=== TASK PROMPT ===
The copy has to match the data exactly and leave out every picture.

Document layout analysis data
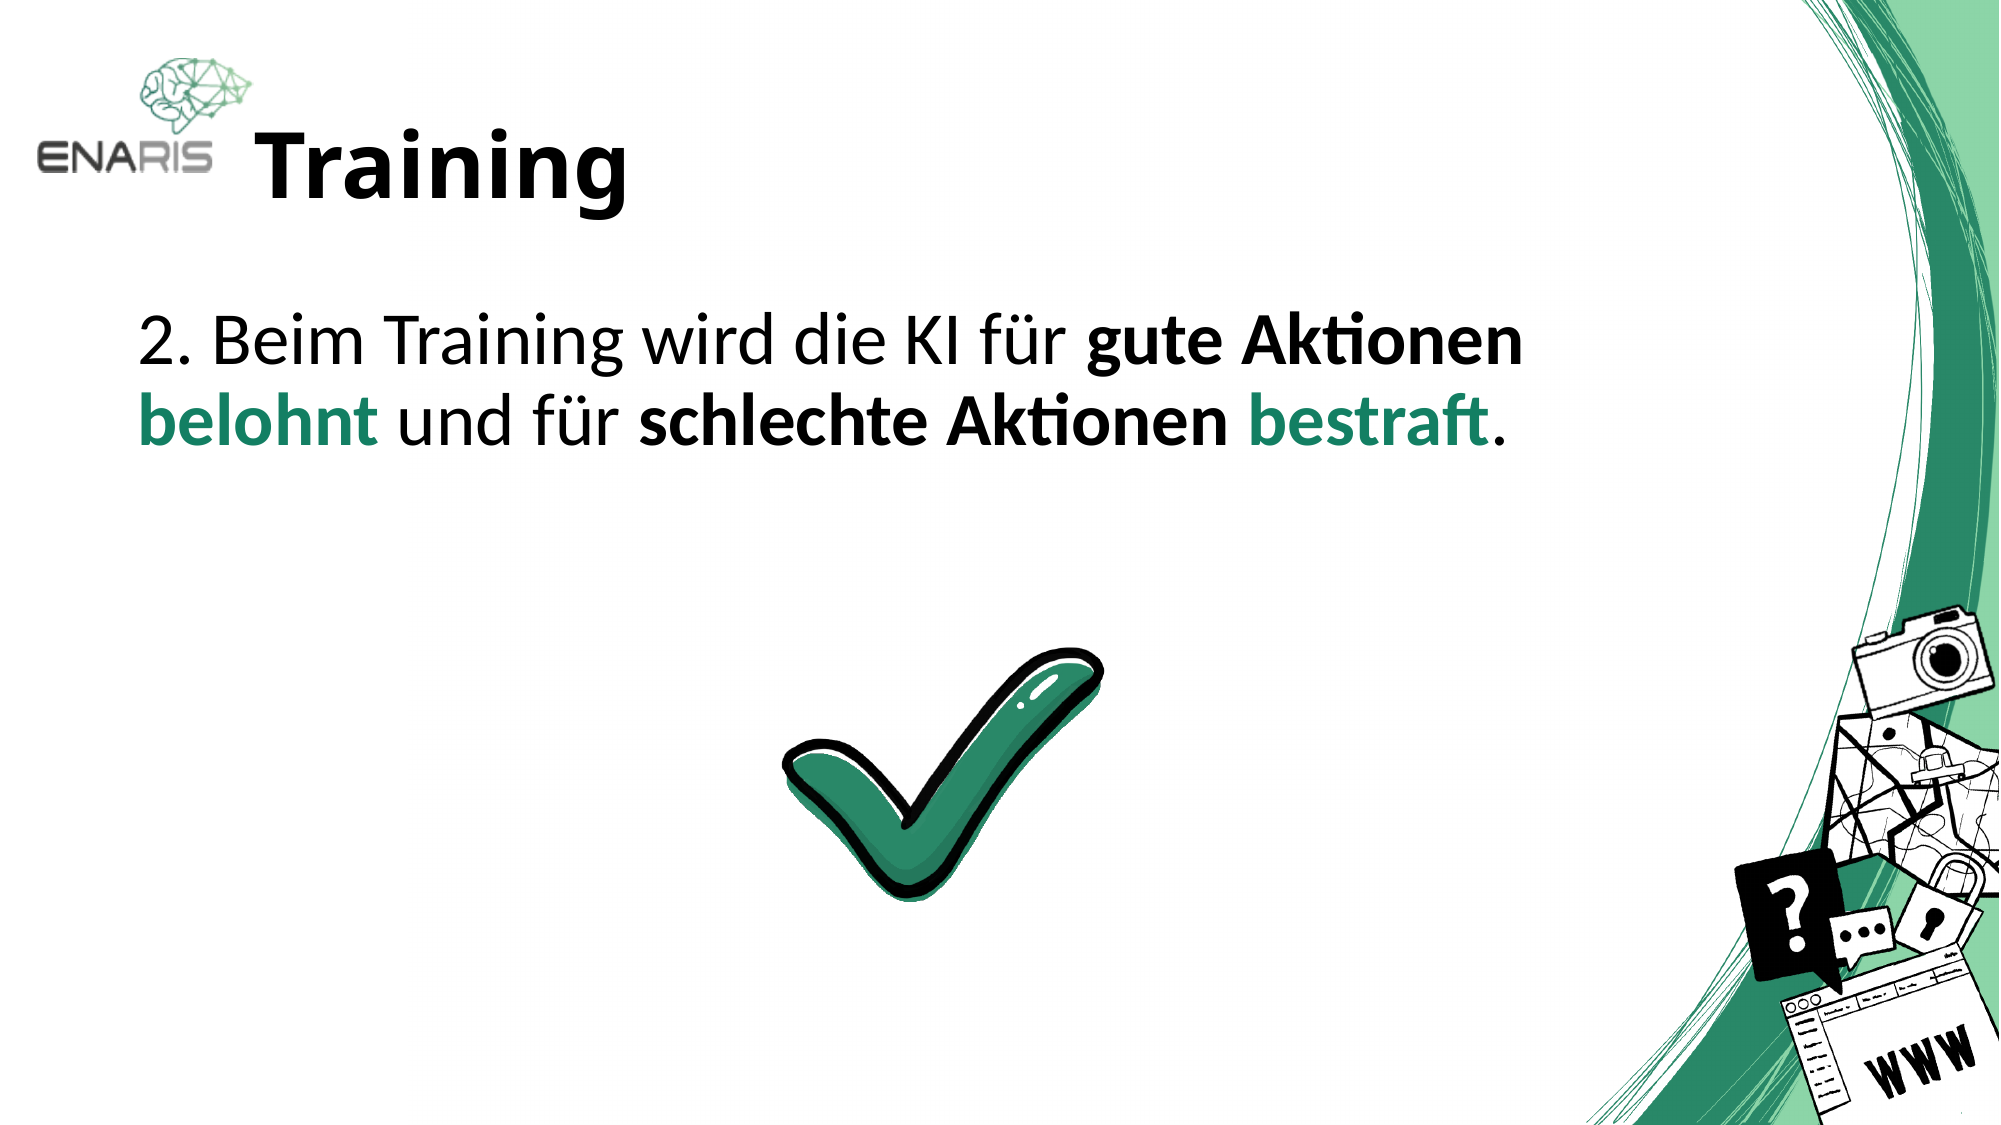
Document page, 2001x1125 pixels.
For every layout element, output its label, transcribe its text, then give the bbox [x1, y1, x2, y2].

list 2. Beim Training wird die KI für gute Aktionen belohnt und für schlechte Aktionen bestraft. [137, 299, 1728, 1014]
title Training [253, 59, 1863, 278]
picture [37, 58, 254, 173]
picture [408, 0, 1999, 1125]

=== EXERCISE ANSWER ===
Document page, 2001x1125 pixels.
For every layout element, output its label, transcribe its text, then give the bbox [x1, y1, x2, y2].

list 2. Beim Training wird die KI für gute Aktionen belohnt und für schlechte Aktionen bestraft. [137, 299, 1728, 1014]
title Training [253, 59, 1863, 278]
picture [37, 58, 254, 173]
picture [408, 0, 1999, 1125]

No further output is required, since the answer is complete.